Segment Start: GIVEN INFORMATION

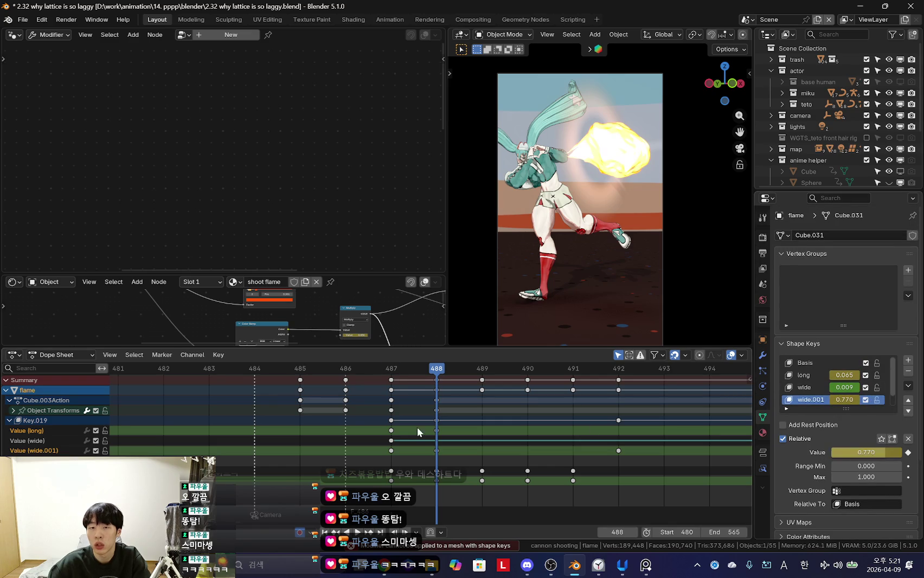
Step: Select the lattice and review playback, stopping at frame 489
{"action": "key", "text": "space"}
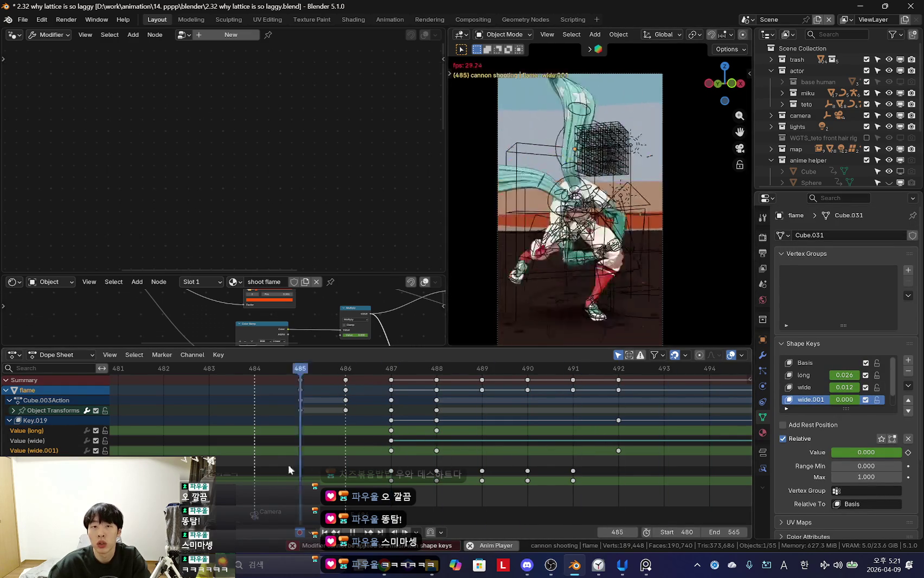
{"action": "key", "text": "space"}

Segment End: GIVEN INFORMATION

(WORK ITEM): Wherever an image appears in the data, omit it and repeat everything else exactly.

(EXPECTED OUTPUT):
Step: Select the lattice and review playback, stopping at frame 489
{"action": "key", "text": "space"}
{"action": "key", "text": "space"}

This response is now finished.